Limitation of Liability, or Who's Left Holding the Bag

The Limitation of Liability Clause is an increasingly important aspect of contracts involving design professionals. The Clause provides a cap on damages in the event of a breach. On its face the Limitation of Liability Clause seems to be one-sided and out of place in an agreement between responsible professionals. However, it appears with significant regularity and understanding its effect is essential for the project owner.

To understand the Limitation of Liability Clause, it helps to first answer what it is not. The Limitation of Liability Clause is not an exculpatory or indemnification clause. It does not allow the contracting party to escape liability as would an exculpatory clause and it does not require the contracting party to hold a breaching party harmless as would an indemnification clause. Absent these functions, the Limitation of Liability Clause is not subjected to the strict language interpretation that courts apply to the previously mentioned clauses. Limitation of Liability Clauses are frequently challenged, but also regularly upheld.

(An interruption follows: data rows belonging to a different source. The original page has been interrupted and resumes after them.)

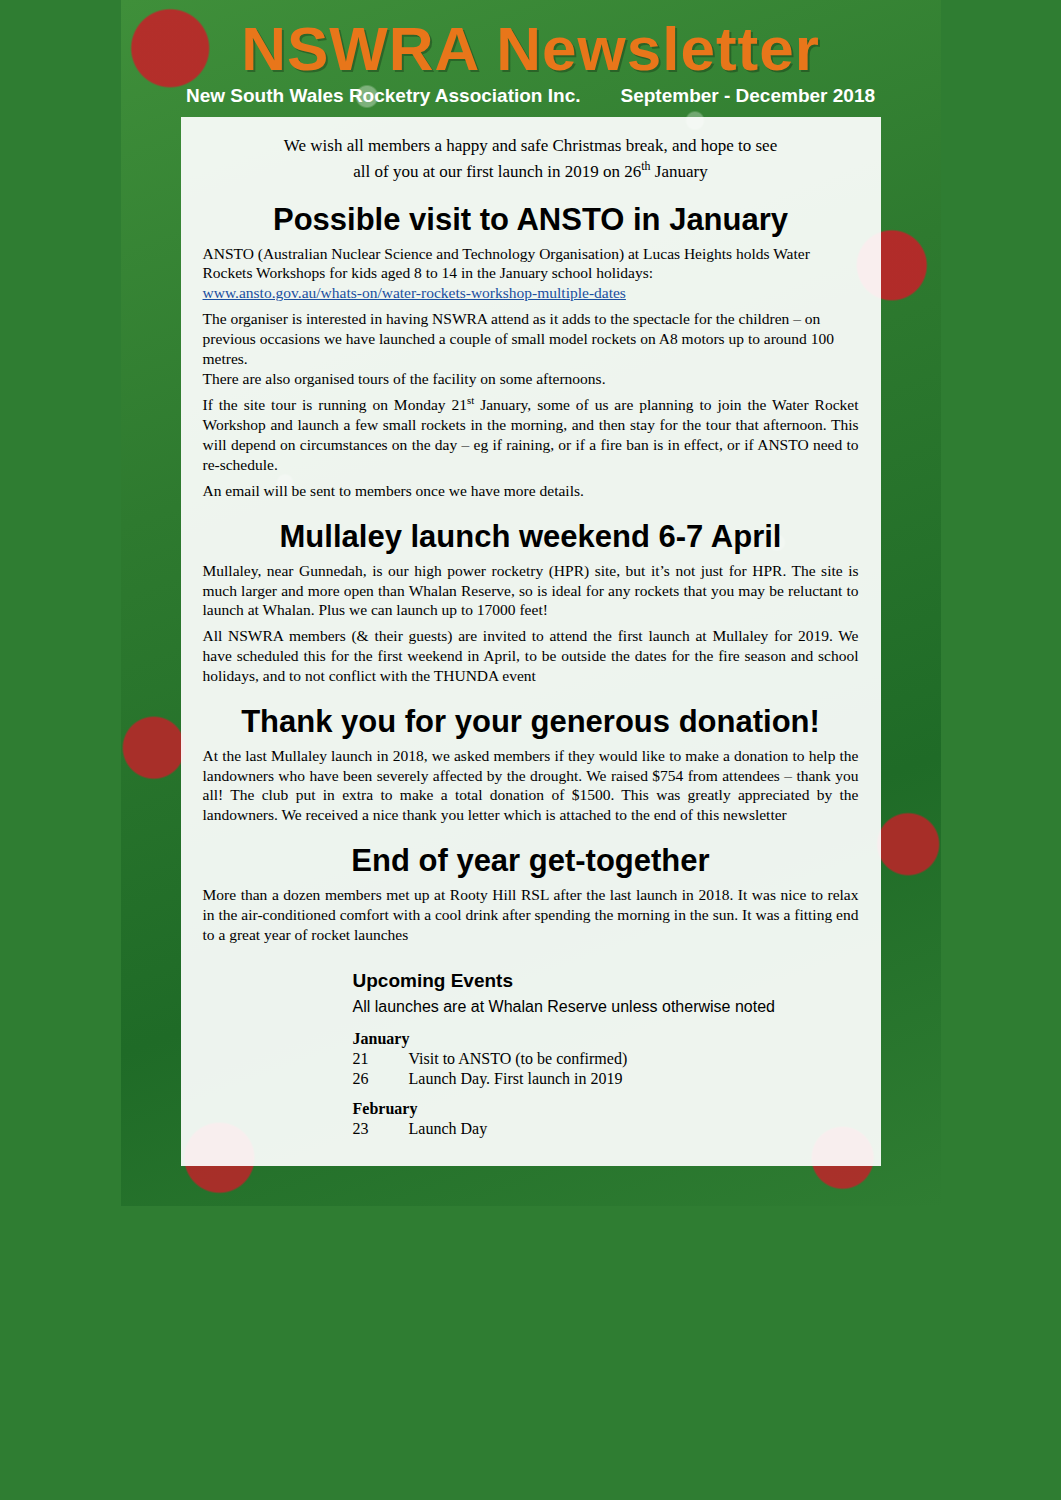NSWRA Newsletter
New South Wales Rocketry Association Inc. September - December 2018
We wish all members a happy and safe Christmas break, and hope to see
all of you at our first launch in 2019 on 26th January
Possible visit to ANSTO in January
ANSTO (Australian Nuclear Science and Technology Organisation) at Lucas Heights holds Water Rockets Workshops for kids aged 8 to 14 in the January school holidays:
www.ansto.gov.au/whats-on/water-rockets-workshop-multiple-dates
The organiser is interested in having NSWRA attend as it adds to the spectacle for the children – on previous occasions we have launched a couple of small model rockets on A8 motors up to around 100 metres.
There are also organised tours of the facility on some afternoons.
If the site tour is running on Monday 21st January, some of us are planning to join the Water Rocket Workshop and launch a few small rockets in the morning, and then stay for the tour that afternoon. This will depend on circumstances on the day – eg if raining, or if a fire ban is in effect, or if ANSTO need to re-schedule.
An email will be sent to members once we have more details.
Mullaley launch weekend 6-7 April
Mullaley, near Gunnedah, is our high power rocketry (HPR) site, but it’s not just for HPR. The site is much larger and more open than Whalan Reserve, so is ideal for any rockets that you may be reluctant to launch at Whalan. Plus we can launch up to 17000 feet!
All NSWRA members (& their guests) are invited to attend the first launch at Mullaley for 2019. We have scheduled this for the first weekend in April, to be outside the dates for the fire season and school holidays, and to not conflict with the THUNDA event
Thank you for your generous donation!
At the last Mullaley launch in 2018, we asked members if they would like to make a donation to help the landowners who have been severely affected by the drought. We raised $754 from attendees – thank you all! The club put in extra to make a total donation of $1500. This was greatly appreciated by the landowners. We received a nice thank you letter which is attached to the end of this newsletter
End of year get-together
More than a dozen members met up at Rooty Hill RSL after the last launch in 2018. It was nice to relax in the air-conditioned comfort with a cool drink after spending the morning in the sun. It was a fitting end to a great year of rocket launches
Upcoming Events
All launches are at Whalan Reserve unless otherwise noted
January
| 21 | Visit to ANSTO (to be confirmed) |
| 26 | Launch Day. First launch in 2019 |
February
| 23 | Launch Day |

For example, in SAMS Hotel Group, LLC, v. Environs, Inc., the Seventh Circuit Court of Appeals upheld a generous Limitation of Liability Clause. 716 F.3d 432 (7th Cir. 2013). In that case, the architecture firm (Environs) capped their liability at their lump sum payment of $70,000, which applied if the breach was for negligence, errors, breach, etc. When a mistake in the design resulted in a $4.2 million dollar loss for the hotel, the owner (SAMS) went after Environs for the loss. They alleged that Environs acted negligently in designing the hotel and the court agreed; however, the court found that SAMS could only recover $70,000 in damages in accordance with the Limitation of Liability Clause.

SAMS argued that the Limitation of Liability Clause should not be enforced because the phrase “negligence” did not specifically refer to Environs. Exculpatory and indemnification clauses are required to be as specific as possible because of the harshness of misinterpretation. The Court disagreed, finding that two sophisticated parties can contract to limit liability without the strict interpretation associated with avoiding liability. Unless the terms are grossly disproportional, limitation of liability will be upheld when neither party is at a clear disadvantage.

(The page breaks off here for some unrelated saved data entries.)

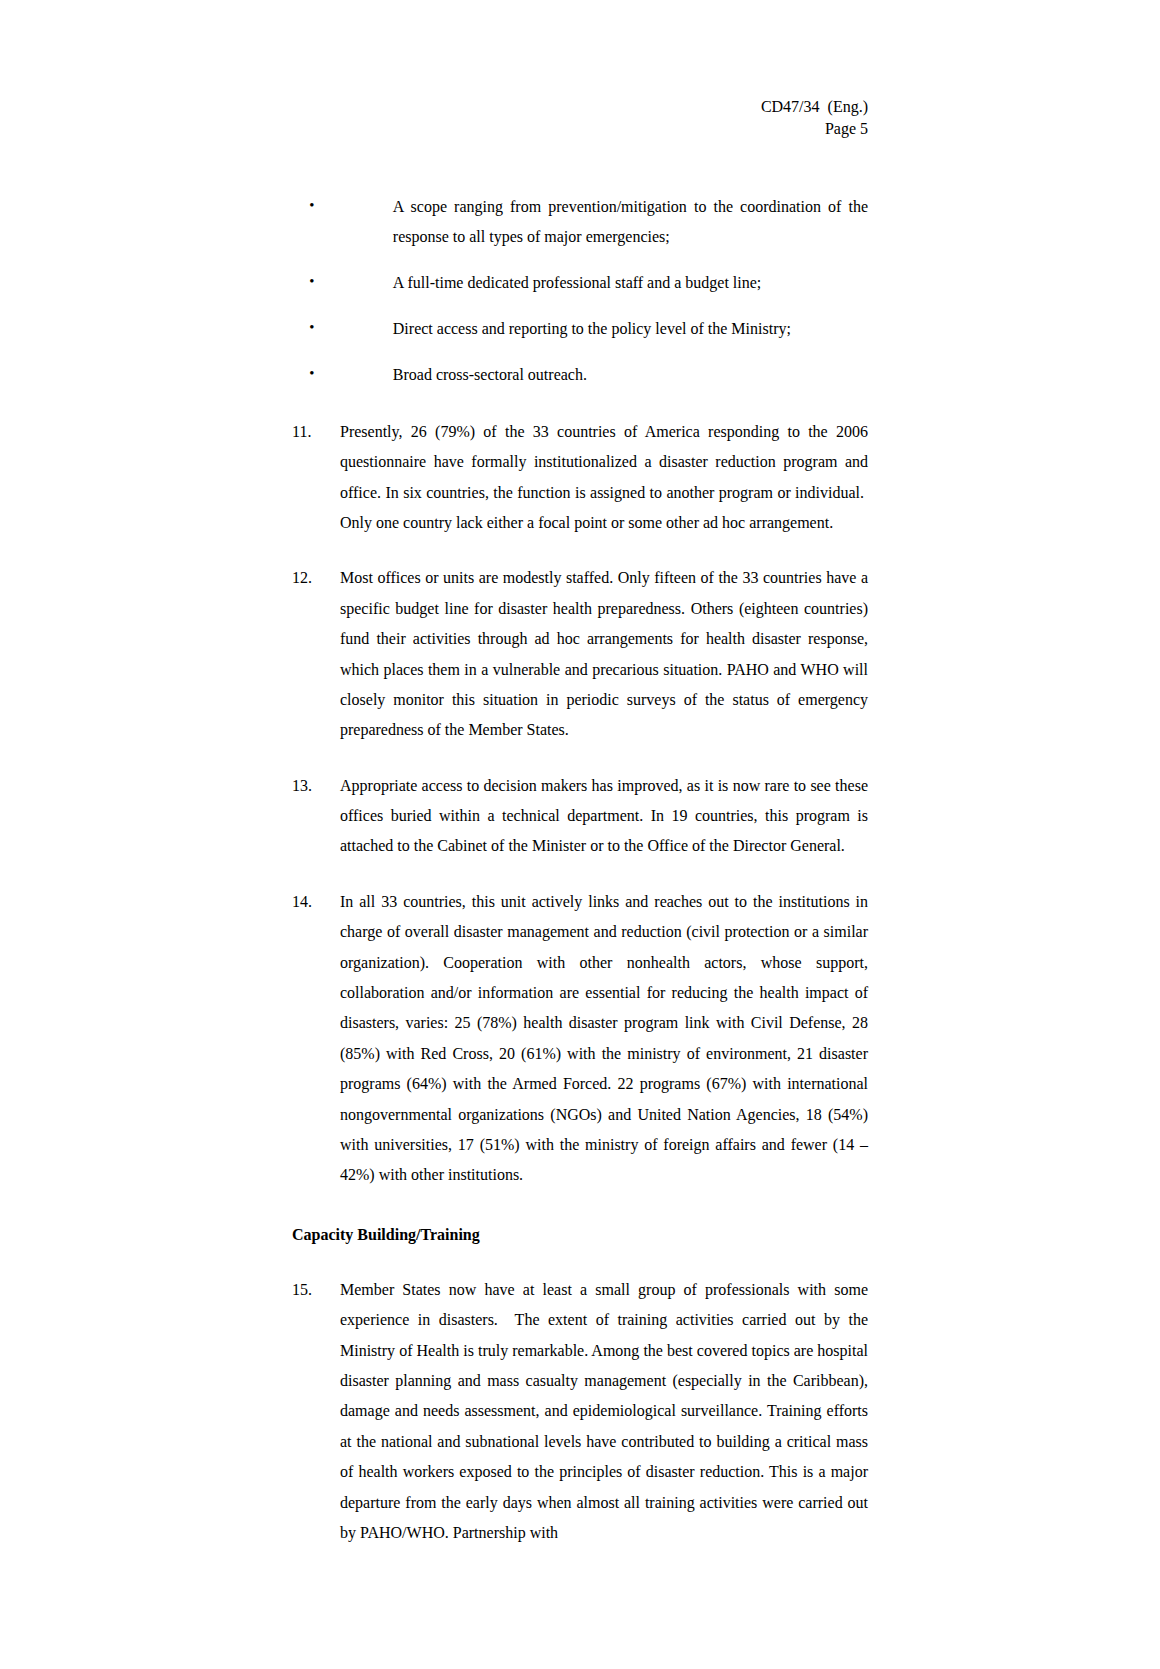CD47/34 (Eng.)
Page 5
A scope ranging from prevention/mitigation to the coordination of the response to all types of major emergencies;
A full-time dedicated professional staff and a budget line;
Direct access and reporting to the policy level of the Ministry;
Broad cross-sectoral outreach.
11. Presently, 26 (79%) of the 33 countries of America responding to the 2006 questionnaire have formally institutionalized a disaster reduction program and office. In six countries, the function is assigned to another program or individual. Only one country lack either a focal point or some other ad hoc arrangement.
12. Most offices or units are modestly staffed. Only fifteen of the 33 countries have a specific budget line for disaster health preparedness. Others (eighteen countries) fund their activities through ad hoc arrangements for health disaster response, which places them in a vulnerable and precarious situation. PAHO and WHO will closely monitor this situation in periodic surveys of the status of emergency preparedness of the Member States.
13. Appropriate access to decision makers has improved, as it is now rare to see these offices buried within a technical department. In 19 countries, this program is attached to the Cabinet of the Minister or to the Office of the Director General.
14. In all 33 countries, this unit actively links and reaches out to the institutions in charge of overall disaster management and reduction (civil protection or a similar organization). Cooperation with other nonhealth actors, whose support, collaboration and/or information are essential for reducing the health impact of disasters, varies: 25 (78%) health disaster program link with Civil Defense, 28 (85%) with Red Cross, 20 (61%) with the ministry of environment, 21 disaster programs (64%) with the Armed Forced. 22 programs (67%) with international nongovernmental organizations (NGOs) and United Nation Agencies, 18 (54%) with universities, 17 (51%) with the ministry of foreign affairs and fewer (14 – 42%) with other institutions.
Capacity Building/Training
15. Member States now have at least a small group of professionals with some experience in disasters. The extent of training activities carried out by the Ministry of Health is truly remarkable. Among the best covered topics are hospital disaster planning and mass casualty management (especially in the Caribbean), damage and needs assessment, and epidemiological surveillance. Training efforts at the national and subnational levels have contributed to building a critical mass of health workers exposed to the principles of disaster reduction. This is a major departure from the early days when almost all training activities were carried out by PAHO/WHO. Partnership with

Comments: The result in this case may seem harsh, but the parties’ ability to negotiate a Limitation of Liability Clause tempers its strength. By assigning risk, design professionals are able to take on contracts where the potential damage may far exceed their assets. Without such protection, the risk associated with this work would be unreasonable. At the same time, by taking on more or less liability, a project owner is able to negotiate a lower price or lower security with contractors.

The Limitation of Liability Clause can be both a useful tool and an overlooked risk. Navigating a contract is no easy task, but careful consultation before signing may avoid catastrophic results. Knowing your risk when entering a contract could mean the difference of being protected and being out $4.2 million dollars.